> [Problem description] Quote all of the data below word for word, leaving out the pictures.

(Data items)
:::

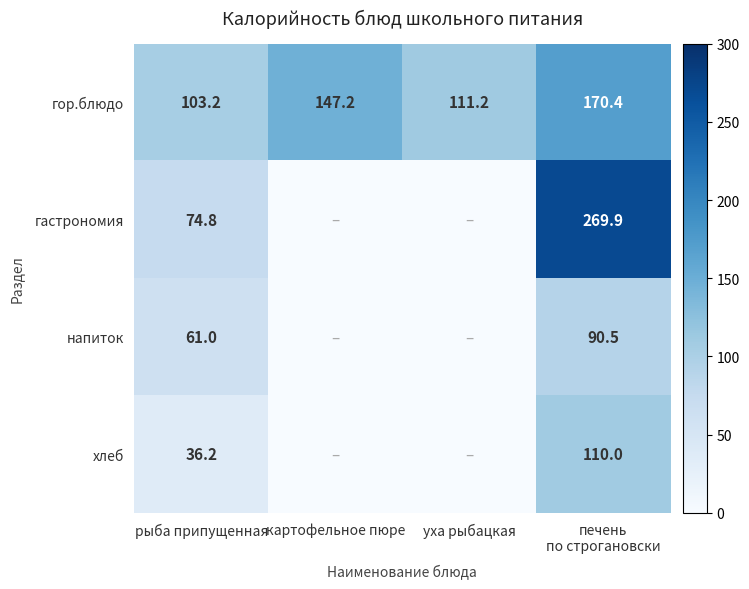

True or false: гор.блюдо has a value of 103.2 at рыба припущенная.

True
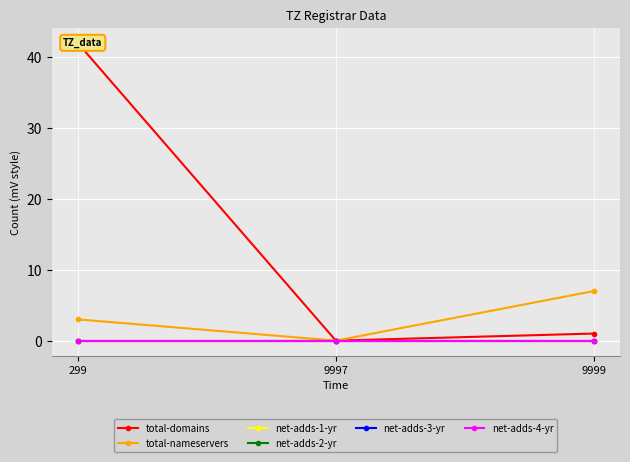

Reading left to right, list all the values displayed in this chart.

total-domains: 299=42	9997=0	9999=1
total-nameservers: 299=3	9997=0	9999=7
net-adds-1-yr: 299=0	9997=0	9999=0
net-adds-2-yr: 299=0	9997=0	9999=0
net-adds-3-yr: 299=0	9997=0	9999=0
net-adds-4-yr: 299=0	9997=0	9999=0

:::

> [Output below]
True or false: гор.блюдо has a value of 103.2 at рыба припущенная.

True

Reading left to right, list all the values displayed in this chart.

total-domains: 299=42	9997=0	9999=1
total-nameservers: 299=3	9997=0	9999=7
net-adds-1-yr: 299=0	9997=0	9999=0
net-adds-2-yr: 299=0	9997=0	9999=0
net-adds-3-yr: 299=0	9997=0	9999=0
net-adds-4-yr: 299=0	9997=0	9999=0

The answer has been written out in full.